__Work to be completed__: Reproduce the entire Hive-from-Python text below word for word.

__Given passage__:
"""
How to Access Hive via Python?

python hadoop hive

227,655

Solution 1

I believe the easiest way is to use PyHive.

To install you'll need these libraries:

pip install sasl
pip install thrift
pip install thrift-sasl
pip install PyHive

Please note that although you install the library as PyHive, you import the module as pyhive, all lower-case.

If you're on Linux, you may need to install SASL separately before running the above. Install the package libsasl2-dev using apt-get or yum or whatever package manager for your distribution. For Windows there are some options on GNU.org, you can download a binary installer. On a Mac SASL should be available if you've installed xcode developer tools (xcode-select --install in Terminal)

After installation, you can connect to Hive like this:

from pyhive import hive
conn = hive.Connection(host="YOUR_HIVE_HOST", port=PORT, username="YOU")

Now that you have the hive connection, you have options how to use it. You can just straight-up query:

cursor = conn.cursor()
cursor.execute("SELECT cool_stuff FROM hive_table")
for result in cursor.fetchall():
  use_result(result)

...or to use the connection to make a Pandas dataframe:

import pandas as pd
df = pd.read_sql("SELECT cool_stuff FROM hive_table", conn)

Solution 2

I assert that you are using HiveServer2, which is the reason that makes the code doesn't work.

You may use pyhs2 to access your Hive correctly and the example code like that:

import pyhs2

with pyhs2.connect(host='localhost',
               port=10000,
               authMechanism="PLAIN",
               user='root',
               password='test',
               database='default') as conn:
    with conn.cursor() as cur:
        #Show databases
        print cur.getDatabases()
"""
__Records supplied__:
"""
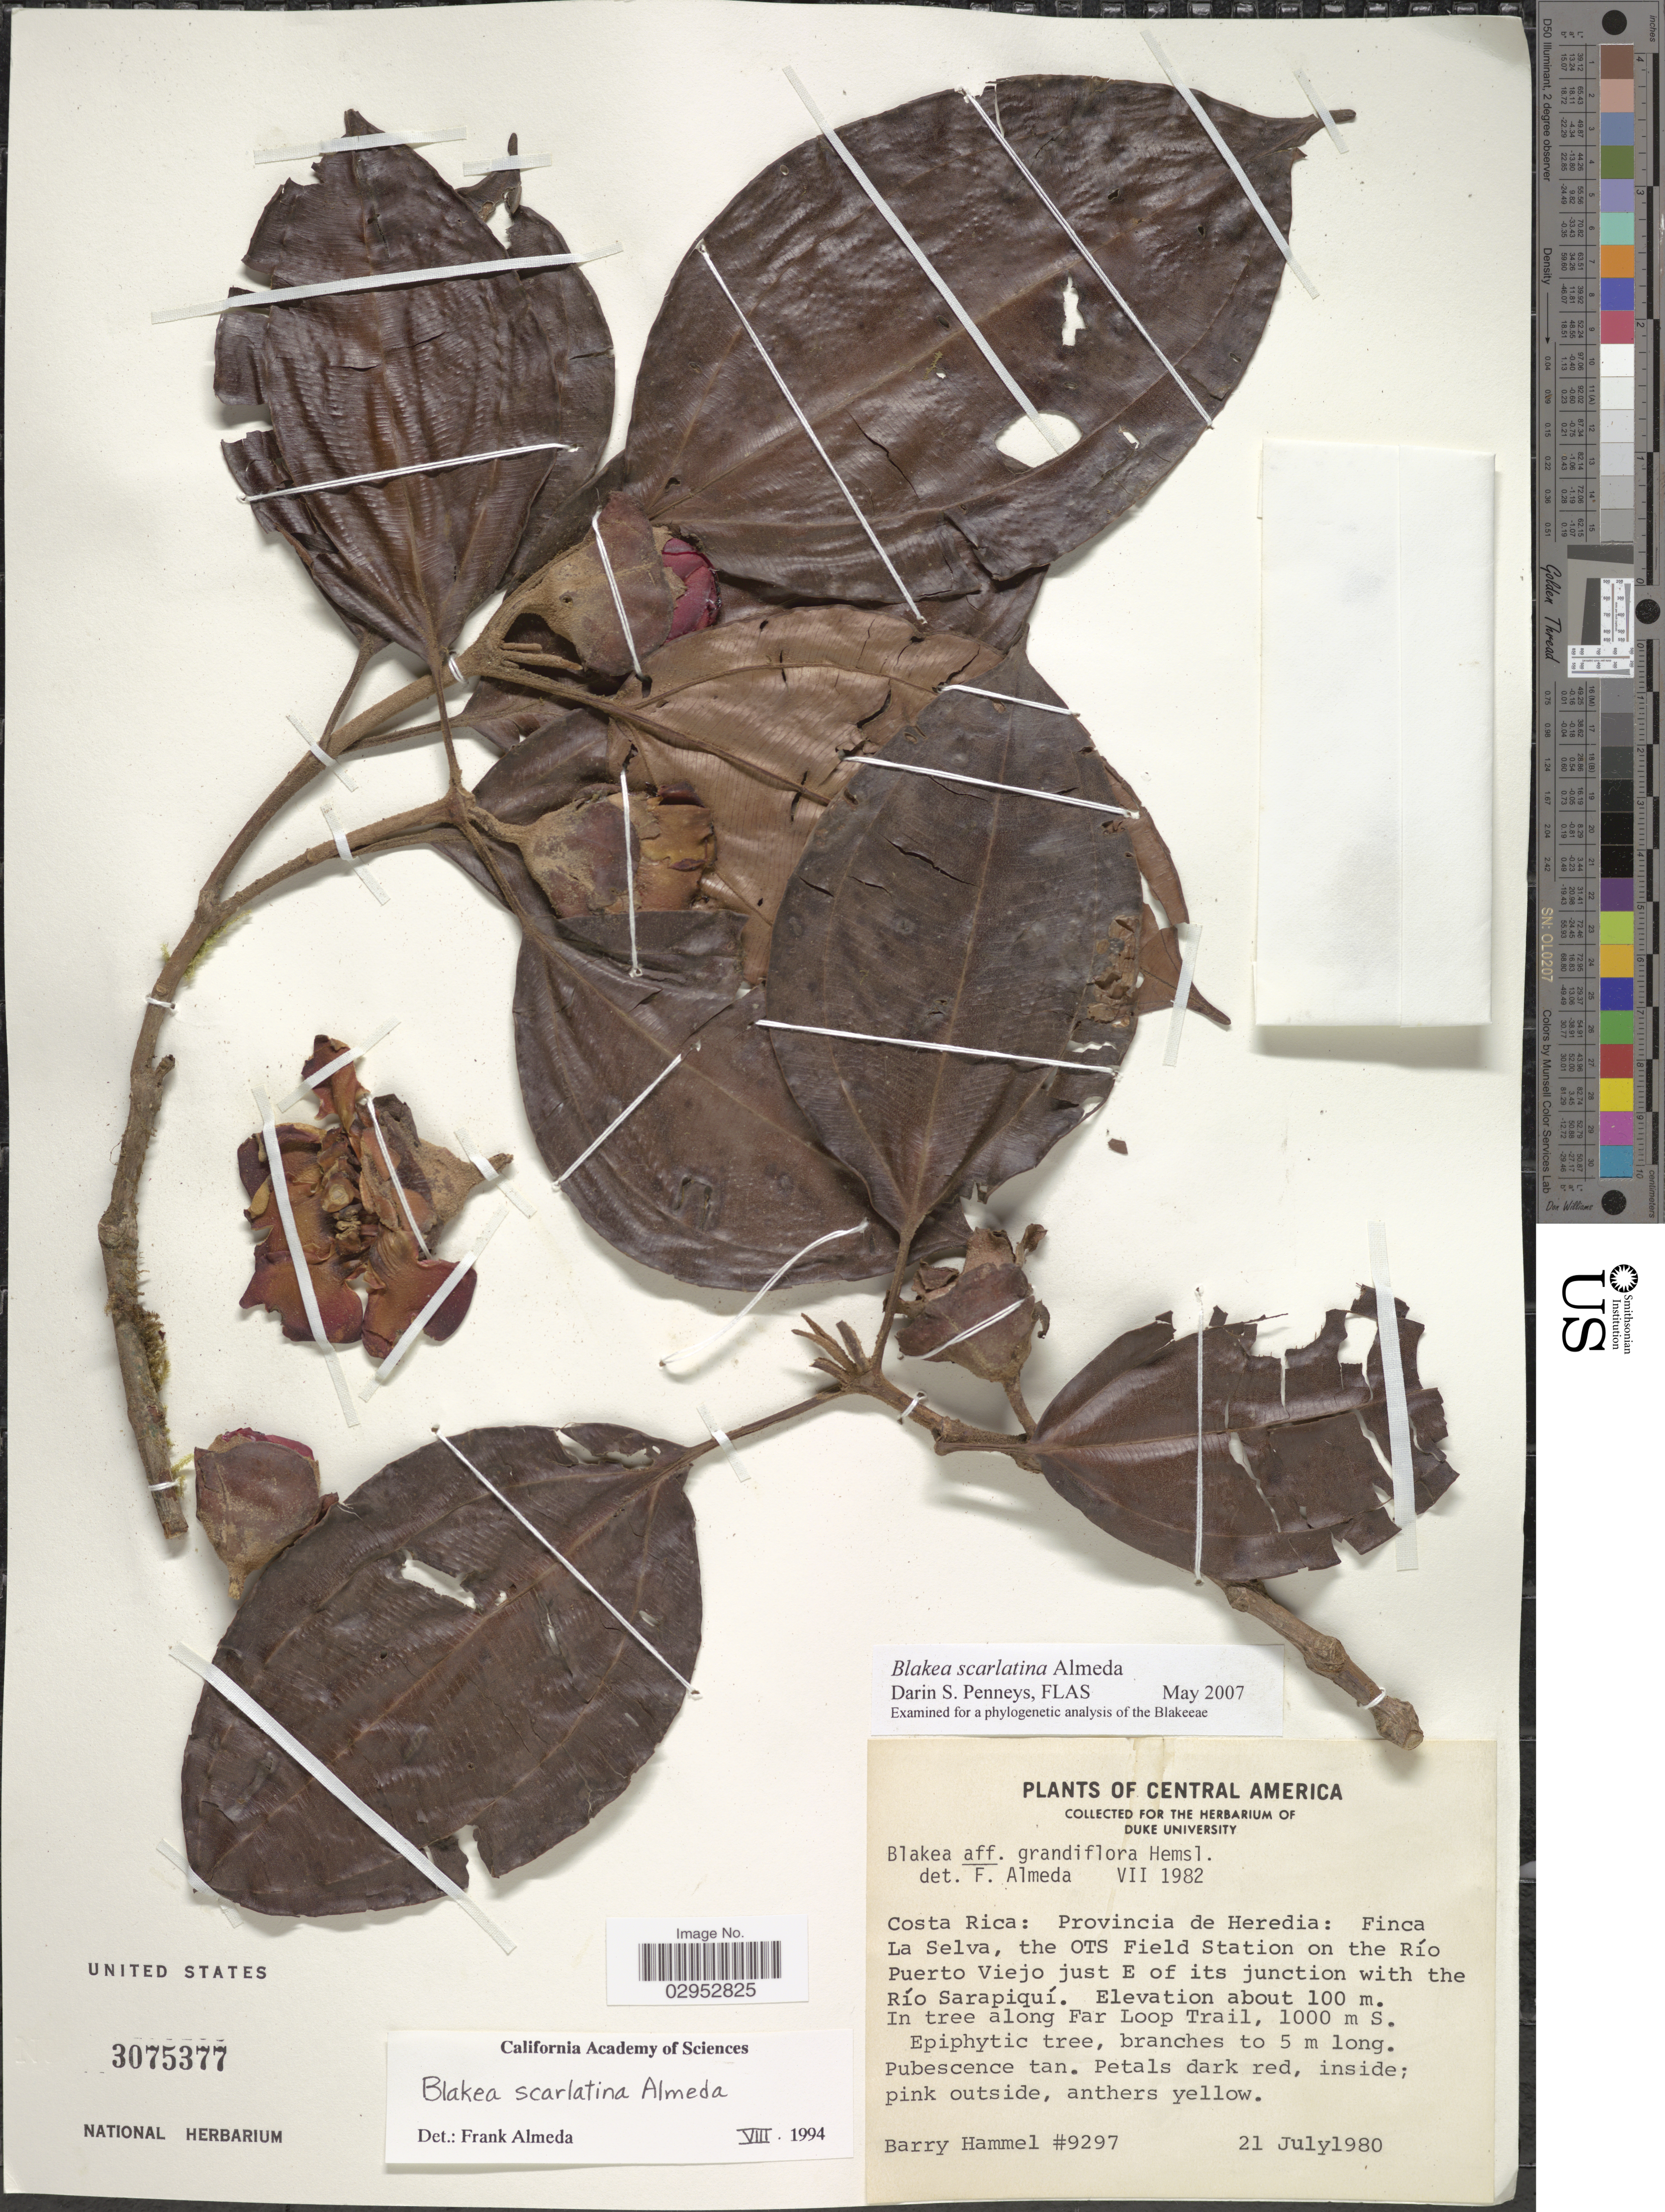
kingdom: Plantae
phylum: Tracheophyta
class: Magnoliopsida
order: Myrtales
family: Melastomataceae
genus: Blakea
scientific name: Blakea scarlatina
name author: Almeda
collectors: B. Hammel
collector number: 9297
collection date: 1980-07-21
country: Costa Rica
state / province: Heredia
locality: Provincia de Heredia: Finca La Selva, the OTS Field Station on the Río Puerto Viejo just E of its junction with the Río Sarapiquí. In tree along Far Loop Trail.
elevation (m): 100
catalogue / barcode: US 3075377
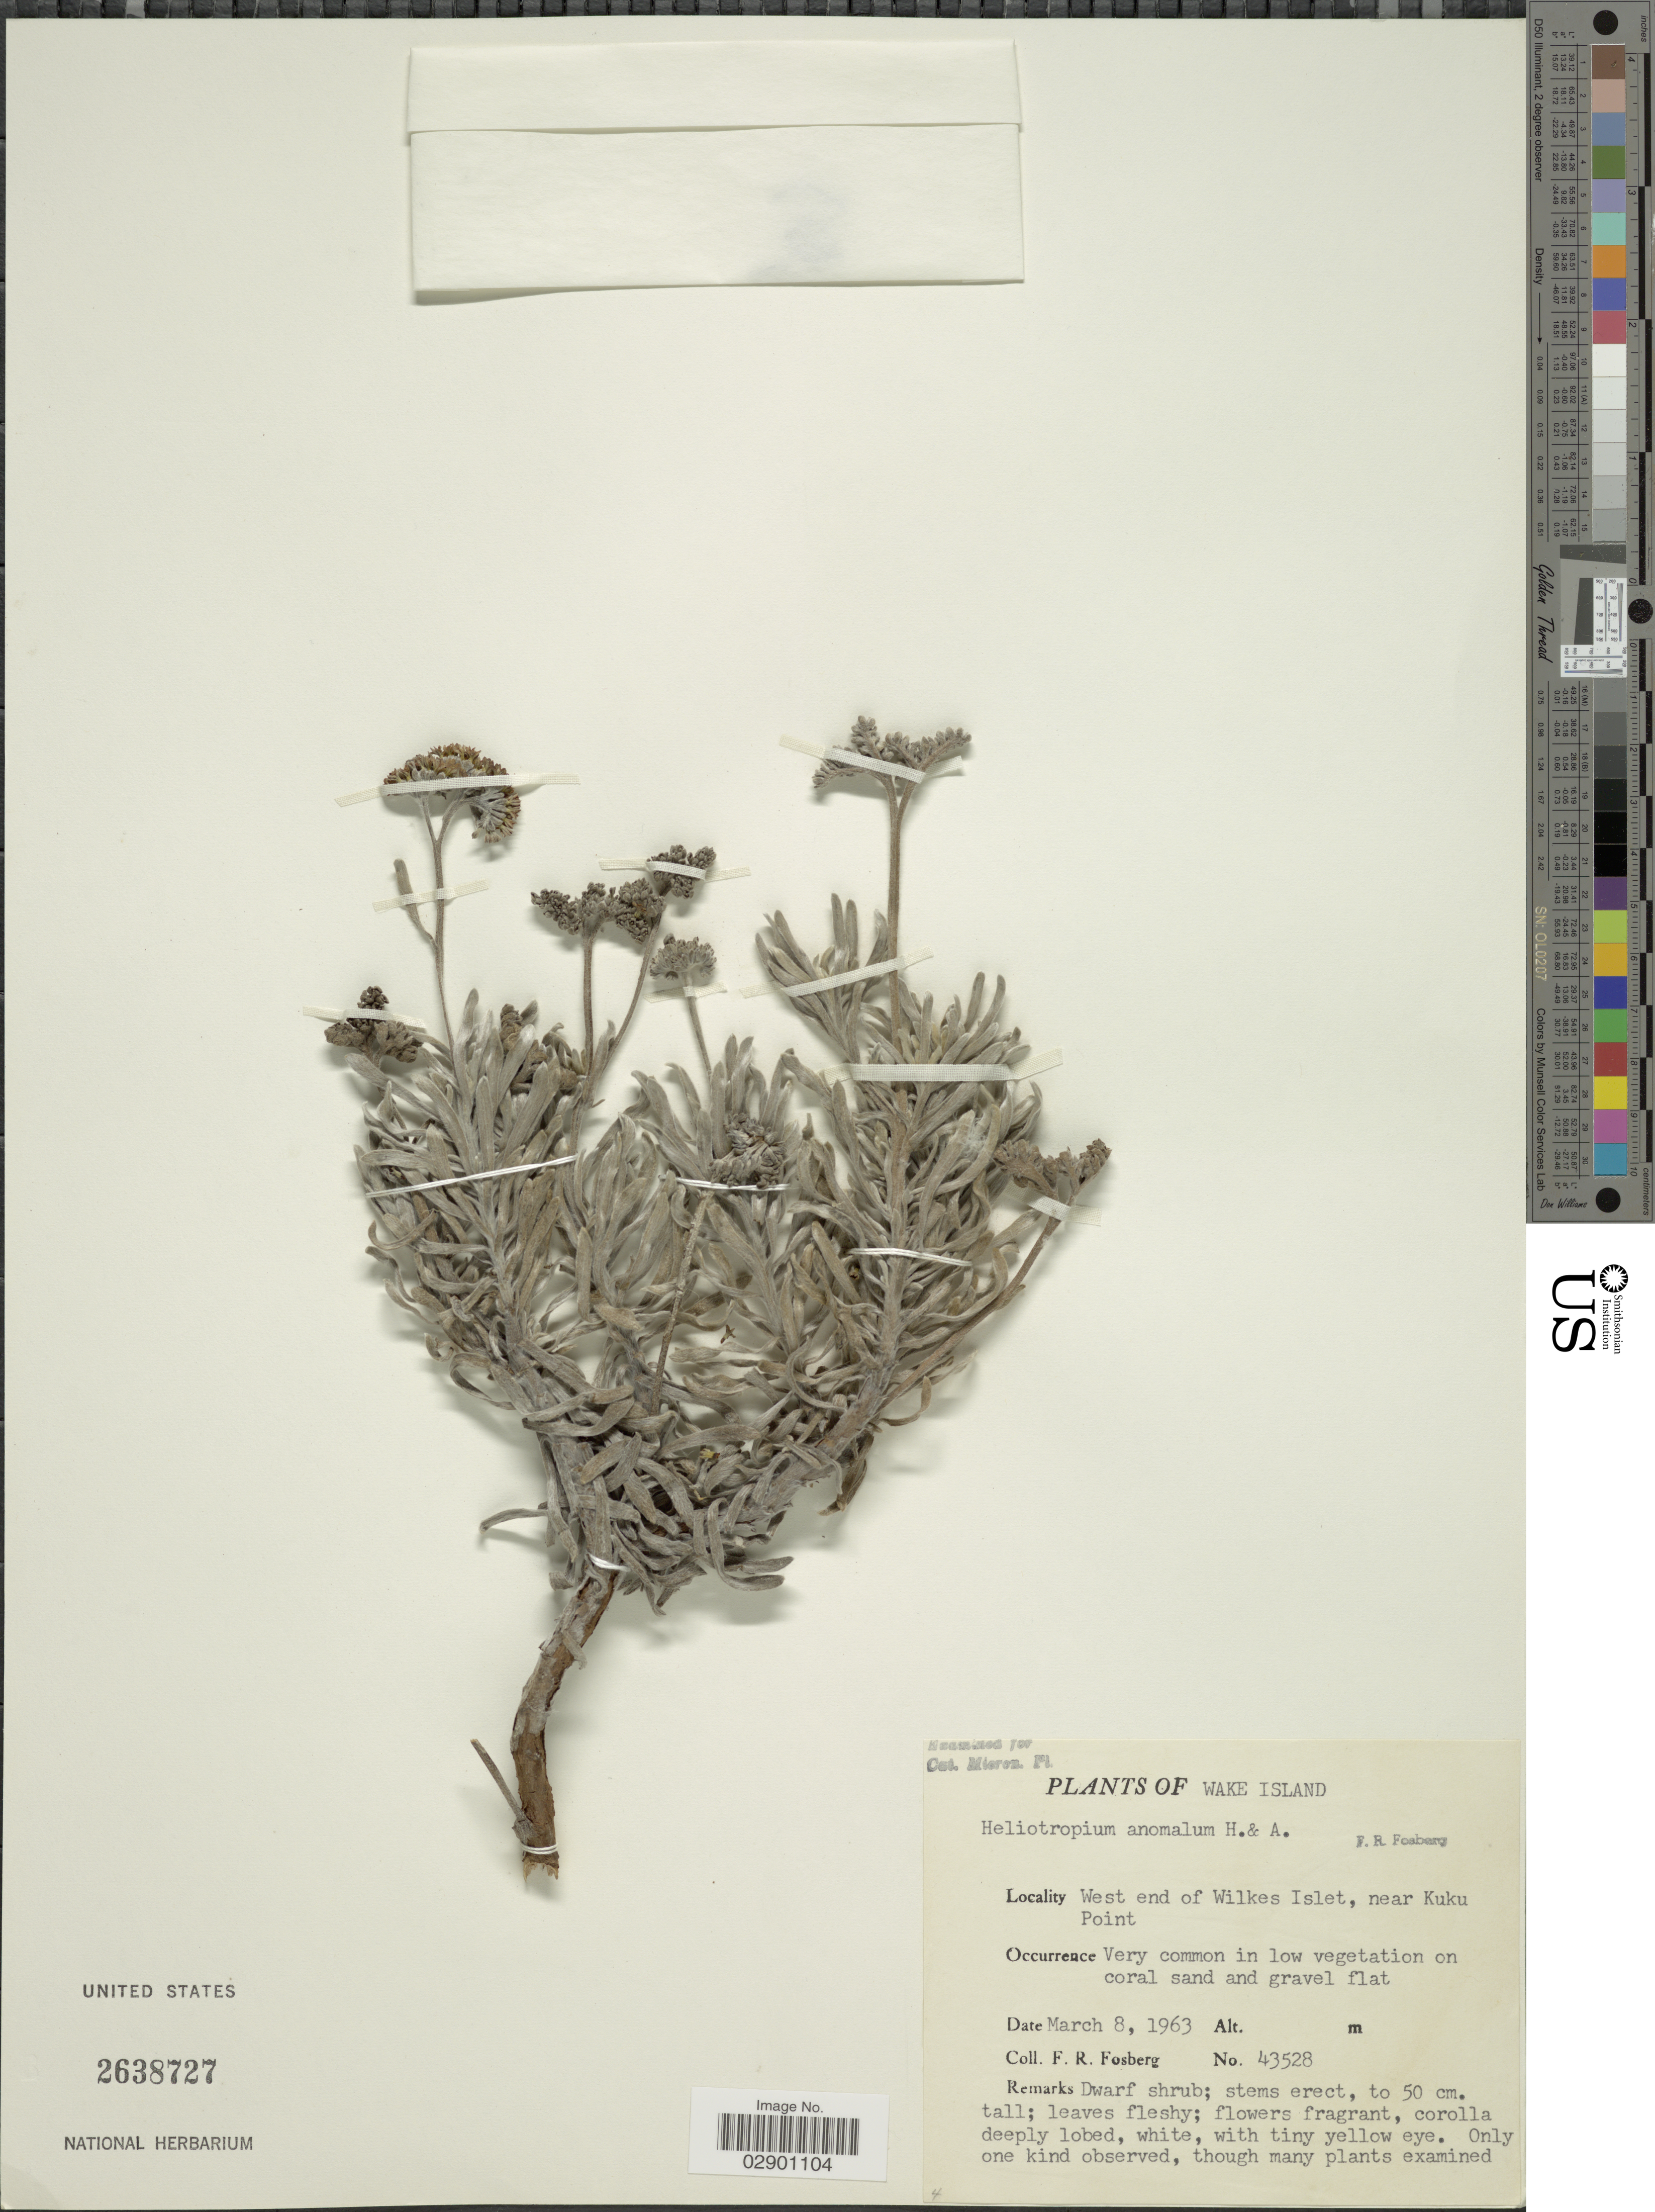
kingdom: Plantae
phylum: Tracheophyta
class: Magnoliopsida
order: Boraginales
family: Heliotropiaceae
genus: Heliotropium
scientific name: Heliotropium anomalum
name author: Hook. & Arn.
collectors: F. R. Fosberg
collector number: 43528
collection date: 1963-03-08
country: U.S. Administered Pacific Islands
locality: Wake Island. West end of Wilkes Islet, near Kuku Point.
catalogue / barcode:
"""
__Task answer__:
How to Access Hive via Python?

python hadoop hive

227,655

Solution 1

I believe the easiest way is to use PyHive.

To install you'll need these libraries:

pip install sasl
pip install thrift
pip install thrift-sasl
pip install PyHive

Please note that although you install the library as PyHive, you import the module as pyhive, all lower-case.

If you're on Linux, you may need to install SASL separately before running the above. Install the package libsasl2-dev using apt-get or yum or whatever package manager for your distribution. For Windows there are some options on GNU.org, you can download a binary installer. On a Mac SASL should be available if you've installed xcode developer tools (xcode-select --install in Terminal)

After installation, you can connect to Hive like this:

from pyhive import hive
conn = hive.Connection(host="YOUR_HIVE_HOST", port=PORT, username="YOU")

Now that you have the hive connection, you have options how to use it. You can just straight-up query:

cursor = conn.cursor()
cursor.execute("SELECT cool_stuff FROM hive_table")
for result in cursor.fetchall():
  use_result(result)

...or to use the connection to make a Pandas dataframe:

import pandas as pd
df = pd.read_sql("SELECT cool_stuff FROM hive_table", conn)

Solution 2

I assert that you are using HiveServer2, which is the reason that makes the code doesn't work.

You may use pyhs2 to access your Hive correctly and the example code like that:

import pyhs2

with pyhs2.connect(host='localhost',
               port=10000,
               authMechanism="PLAIN",
               user='root',
               password='test',
               database='default') as conn:
    with conn.cursor() as cur:
        #Show databases
        print cur.getDatabases()